Re: Mixing a uniform distribution with a normal distribution

Quote:

Originally Posted by

**solvj** Here is my Problem.

Let X~Uniform(0,2) and Y~Normal(0,1) be independent random variables. Let

Z ={1 if X > Y

{2 if X <Y

Find E[Z] and V ar[Z]. You may leave your answers in terms of denite integrals.

My big question is, how can we join a uniform and a normal distribution on the same probability density function.

Thank you

Some cautions have to be taken because X and Y are continuos variables and Z is a discrete variable. The most sure way is to valuate the probability...

$\displaystyle P\{X > Y\}= P\{X > \alpha\}\ P\{Y < \alpha\} $ (1)

The first step...

$\displaystyle P\{X > \alpha\} = 1- \frac{\alpha}{2}\ ,\ 0< \alpha<2 ; 1 , \alpha<0 ; 0 , \alpha > 2$ (2)

$\displaystyle P\{Y < \alpha\} = \frac{1}{2}\ (1+ \text{erf}\ \frac{\alpha}{\sqrt{2}})$ (3)

Now other steps are...

a) use (2) and (3) to obtain (1)...

b) compute the derivative $\displaystyle \pi (\alpha)$ of (1) respect to $\displaystyle \alpha$ ...

c) compute...

$\displaystyle P\{Z=1\} = \int_{-\infty}^{+ \infty} \pi(\alpha)\ d \alpha$ (4)

d) use the result c) to compute $\displaystyle P\{Z=2\}$ , $\displaystyle E \{Z\}$ , $\displaystyle V\{Z\}$...

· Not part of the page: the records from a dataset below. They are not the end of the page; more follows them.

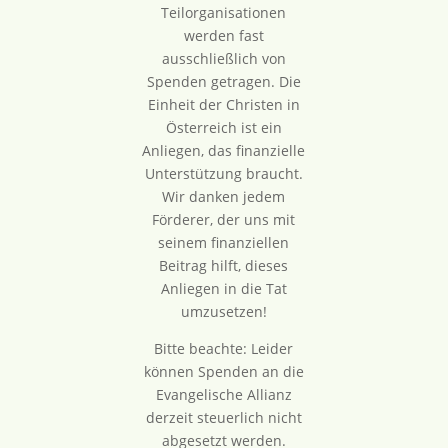
Teilorganisationen
werden fast
ausschließlich von
Spenden getragen. Die
Einheit der Christen in
Österreich ist ein
Anliegen, das finanzielle
Unterstützung braucht.
Wir danken jedem
Förderer, der uns mit
seinem finanziellen
Beitrag hilft, dieses
Anliegen in die Tat
umzusetzen!
Bitte beachte: Leider
können Spenden an die
Evangelische Allianz
derzeit steuerlich nicht
abgesetzt werden.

All these steps are left to You...

Kind regards

$\displaystyle \chi$ $\displaystyle \sigma$

Re: Mixing a uniform distribution with a normal distribution

So if I understand quite good, I should get P(x>Y)=P(Z=1|X=x)

I need to find P(X>Y)=P(Z=1)=integral from 0 to 2 (P(Z=1|X=x)*P(X=x)dx)

But what is P(x>Y)??

Re: Mixing a uniform distribution with a normal distribution

Thanks to both of you, my problem is solved.